Die NKVF beurteilt das Bässlergut, in dem auch Strafgefangene untergebracht werden, als «insgesamt positiv». Besonders hebt die Kommission in einem am Donnerstag veröffentlichten Bericht den «respektvollen Umgang» mit den Insassen hervor. Allerdings ortet die NKVF bei diversen Punkten auch Verbesserungspotenzial.

Haftregime «zu restriktiv»

Auf Kritik stösst namentlich das Haftregime, das für Ausschafffungshäftlinge «zu restriktiv» sei. Dass diese Insassen von 17 Uhr bis 7.15 Uhr in ihren Zellen eingeschlossen werden, sei «objektiv nicht begründet», heisst es im Bericht.

Auch den zweistündigen Spaziergang in zwei dafür vorgesehenen übergitterten Höfen erachtet die Kommission als unzureichend. Verschärft werde die Situation zusätzlich durch das Fehlen von Gemeinschaftsräumen.

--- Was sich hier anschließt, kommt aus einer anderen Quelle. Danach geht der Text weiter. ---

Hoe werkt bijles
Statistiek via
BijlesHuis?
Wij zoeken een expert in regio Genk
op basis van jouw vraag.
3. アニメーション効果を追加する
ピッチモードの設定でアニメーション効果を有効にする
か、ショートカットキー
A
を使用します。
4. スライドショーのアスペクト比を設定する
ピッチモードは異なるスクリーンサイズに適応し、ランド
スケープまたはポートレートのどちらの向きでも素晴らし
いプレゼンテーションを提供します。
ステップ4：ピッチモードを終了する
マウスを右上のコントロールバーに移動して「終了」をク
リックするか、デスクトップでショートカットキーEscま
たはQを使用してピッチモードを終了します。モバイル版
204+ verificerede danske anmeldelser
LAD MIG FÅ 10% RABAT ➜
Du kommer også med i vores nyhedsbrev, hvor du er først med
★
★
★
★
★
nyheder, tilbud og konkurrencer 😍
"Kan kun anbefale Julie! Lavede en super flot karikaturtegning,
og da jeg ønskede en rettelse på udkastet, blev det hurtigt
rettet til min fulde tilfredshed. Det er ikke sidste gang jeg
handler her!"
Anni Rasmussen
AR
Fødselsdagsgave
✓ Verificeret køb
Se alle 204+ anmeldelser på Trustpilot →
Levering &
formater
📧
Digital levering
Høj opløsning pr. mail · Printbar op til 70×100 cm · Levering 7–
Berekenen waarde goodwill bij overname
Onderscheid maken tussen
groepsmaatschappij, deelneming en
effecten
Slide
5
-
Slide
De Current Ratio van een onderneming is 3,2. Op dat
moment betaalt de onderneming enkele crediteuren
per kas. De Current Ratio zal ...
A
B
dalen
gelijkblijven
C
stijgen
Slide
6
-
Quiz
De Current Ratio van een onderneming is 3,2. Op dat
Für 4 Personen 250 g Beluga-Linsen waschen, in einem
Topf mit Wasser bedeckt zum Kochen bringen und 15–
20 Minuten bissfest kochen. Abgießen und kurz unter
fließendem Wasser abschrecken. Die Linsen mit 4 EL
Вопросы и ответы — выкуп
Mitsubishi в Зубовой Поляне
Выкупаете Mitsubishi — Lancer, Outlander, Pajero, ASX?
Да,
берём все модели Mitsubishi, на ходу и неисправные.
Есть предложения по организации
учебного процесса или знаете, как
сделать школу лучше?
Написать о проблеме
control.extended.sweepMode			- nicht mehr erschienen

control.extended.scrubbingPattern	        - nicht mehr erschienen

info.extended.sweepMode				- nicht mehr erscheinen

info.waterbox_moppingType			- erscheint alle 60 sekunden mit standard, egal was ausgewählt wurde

Kaum Unterschiede zu Strafgefangenen

Nach Beurteilung der NKVF unterscheidet sich das Haftregime von Ausschaffungshäftlingen kaum von jenem der Insassen, die im Bässlergut kurze Haftstrafen verbüssen. Dies steht jedoch im Gegensatz zur Rechtssprechung des Bundesgerichts, weshalb die Kommission zwei unterschiedliche Hausordnungen vorschlägt.

Allerdings wäre es der Kommission lieber, wenn es im Bässlergut gar keine Strafgefangenen hätte. Den provisorischen Vollzug von Strafen erachtet die NKVF in ihrem Bericht nur gerade als «zeitlich streng limitierte Notlösung» und als «tolerabel». Die Kommission begrüsst deshalb einen geplanten Neubau für den Strafvollzug.

Besucht hat die NKVF das Bässlergut an zwei Tagen im November 2011. Dabei wurden auch Gespräche mit 19 Ausschaffungshäftlingen und 7 Strafgefangenen geführt. Hinweise auf Misshandlungen sowie grausame oder unmenschliche Behandlung im Bässlergut erhielt die Kommission keine. Dagegen klagten Insassen über die Essensqualität, weshalb die Kommission eine kritische Überprüfung verlangt.